Jejak-kriminal.com-Garut. Sekolah Sungai Cimanuk (SSC) Garut, Jawa Barat, dalam waktu dekat akan menggelar kegiatan sosialisasi mitigasi bencana yang melibatkan perwakilan Kampung Siaga Bencana (KSB) dari 42 kecamatan se-Kabupaten Garut. Kegiatan tersebut direncanakan berlangsung di Lapang Paris atau Teras Cimanuk, kawasan milik negara yang masuk dalam zona rawan bencana.
Direktur Sekolah Sungai Cimanuk, Mulyono Khaddafi, mengatakan Teras Cimanuk merupakan salah satu kawasan strategis yang wajib menjadi prioritas mitigasi, mengingat tingkat kerentanannya terhadap bencana banjir dan longsor.
“Mitigasi bencana merupakan upaya sistematis untuk mengurangi risiko dan dampak bencana melalui langkah pencegahan serta pengurangan kerentanan sebelum bencana terjadi. Tujuan utamanya adalah menyelamatkan nyawa, meminimalkan kerusakan, dan mempercepat pemulihan pascabencana,” ujar Mulyono, Minggu (28/12/2025).

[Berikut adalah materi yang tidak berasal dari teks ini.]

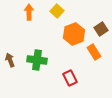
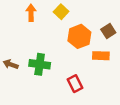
orange rectangle: (94, 52) -> (101, 56), turned -56
brown arrow: (10, 60) -> (11, 64), turned -48

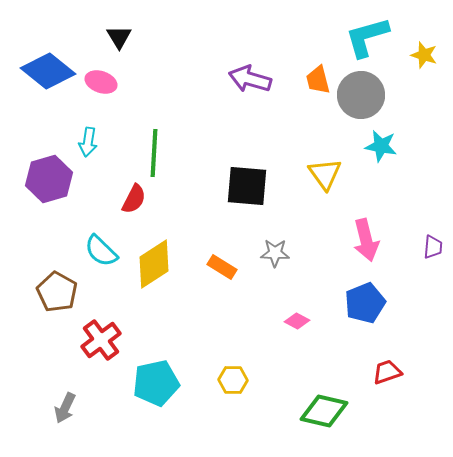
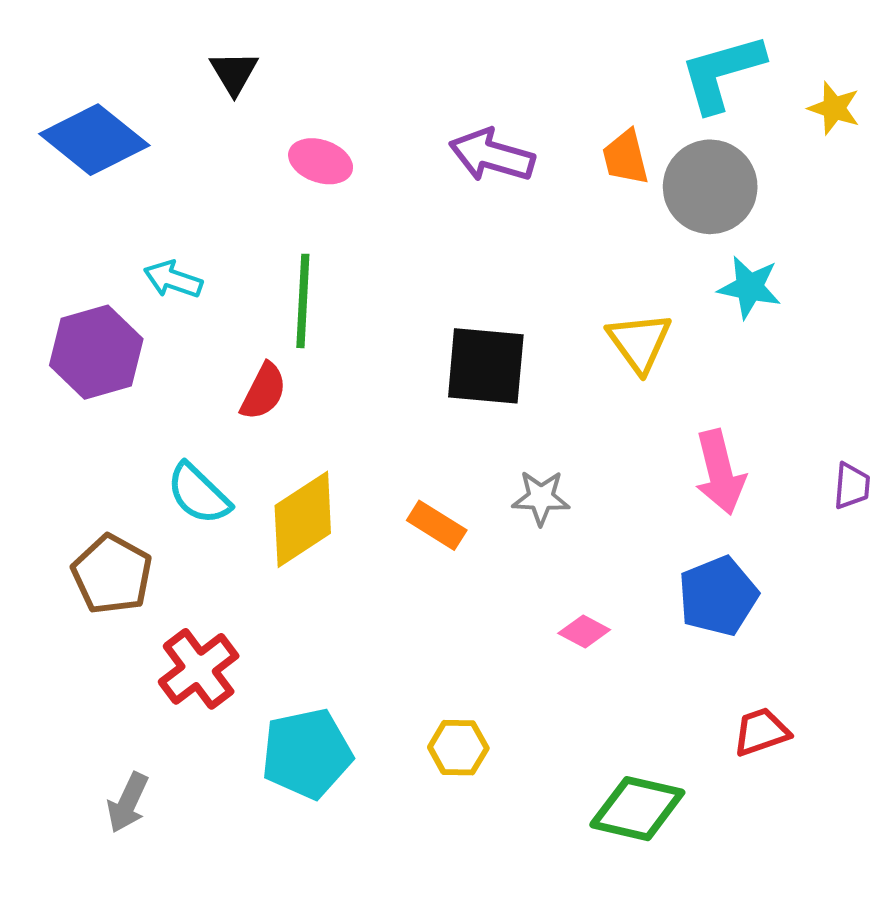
pink ellipse: (101, 82) -> (321, 161), moved
cyan arrow: (88, 142) -> (173, 279), turned 100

Menurutnya, SSC secara konsisten mendorong upaya pencegahan bencana, di antaranya melalui pembangunan sistem peringatan dini, edukasi penggunaan bangunan non permanen seperti bambu, serta peningkatan kesadaran masyarakat akan pentingnya menjaga lingkungan. Hal tersebut dinilai penting mengingat Lapang Paris berstatus tanah negara dan berada di zona merah kerawanan banjir.
“Karena itu, kami fokus pada penghutanan kembali di sepanjang bantaran Sungai Cimanuk sebagai langkah nyata mitigasi berbasis lingkungan,” jelasnya.

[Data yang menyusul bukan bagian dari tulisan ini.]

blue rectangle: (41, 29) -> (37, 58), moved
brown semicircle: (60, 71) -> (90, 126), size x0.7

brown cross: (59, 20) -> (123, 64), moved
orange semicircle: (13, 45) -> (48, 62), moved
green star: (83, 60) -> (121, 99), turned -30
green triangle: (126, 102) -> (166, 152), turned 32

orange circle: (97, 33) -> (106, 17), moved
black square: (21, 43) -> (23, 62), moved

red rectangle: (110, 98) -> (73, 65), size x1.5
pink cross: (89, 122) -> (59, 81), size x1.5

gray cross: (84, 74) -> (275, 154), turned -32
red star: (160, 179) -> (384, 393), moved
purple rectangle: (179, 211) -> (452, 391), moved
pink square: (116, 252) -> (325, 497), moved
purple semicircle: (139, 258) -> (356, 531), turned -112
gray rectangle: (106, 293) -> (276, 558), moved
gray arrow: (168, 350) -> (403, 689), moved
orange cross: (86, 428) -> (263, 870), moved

Selain pencegahan, SSC juga melakukan pengurangan kerentanan dengan memperkuat bangunan, melakukan penanaman pohon secara berkelanjutan, serta mendorong keterlibatan aktif masyarakat dalam menjaga kawasan Daerah Aliran Sungai (DAS) Cimanuk. Upaya tersebut diperkuat dengan penyusunan rencana tanggap darurat, penyediaan peralatan penyelamatan, serta pelatihan kesiapsiagaan bencana bagi relawan dan warga sekitar.
Saat ini, program penanaman pohon di kawasan Teras Cimanuk telah berjalan. Program tersebut bertujuan mencegah erosi tanah, mengurangi risiko longsor, menekan polusi udara, mengatur siklus air, serta meningkatkan keanekaragaman hayati di kawasan sungai.
“Penanaman pohon tidak hanya berfungsi sebagai upaya mitigasi bencana, tetapi juga berperan dalam menurunkan suhu lingkungan, memperbaiki kualitas udara, dan meningkatkan kualitas hidup masyarakat,” tambah Mulyono.
Ia menegaskan, seluruh aktivitas SSC berlandaskan Undang-Undang Nomor 24 Tahun 2007 tentang Penanggulangan Bencana serta Peraturan Kepala BNPB Nomor 11 Tahun 2014 tentang peran serta masyarakat dalam penanggulangan bencana.
SSC juga tercatat aktif dalam pengelolaan lingkungan, mitigasi, tanggap darurat, hingga pemulihan pascabencana, termasuk di kawasan Lapang Paris yang sempat mengalami kerusakan parah akibat banjir bandang Sungai Cimanuk pada tahun 2016 silam.
“Alhamdulillah, Lapang Paris kini telah pulih dan berkembang menjadi kawasan wisata sungai sekaligus sarana edukasi kebencanaan. Namun kawasan ini harus terus dijaga agar peristiwa serupa tidak kembali terulang,” tegasnya.
Melalui kegiatan sosialisasi mitigasi bencana ini, SSC berharap terbangun kesadaran kolektif seluruh elemen masyarakat untuk menjaga sungai dan lingkungannya, sehingga risiko bencana dapat ditekan dan ketahanan masyarakat terhadap bencana semakin meningkat.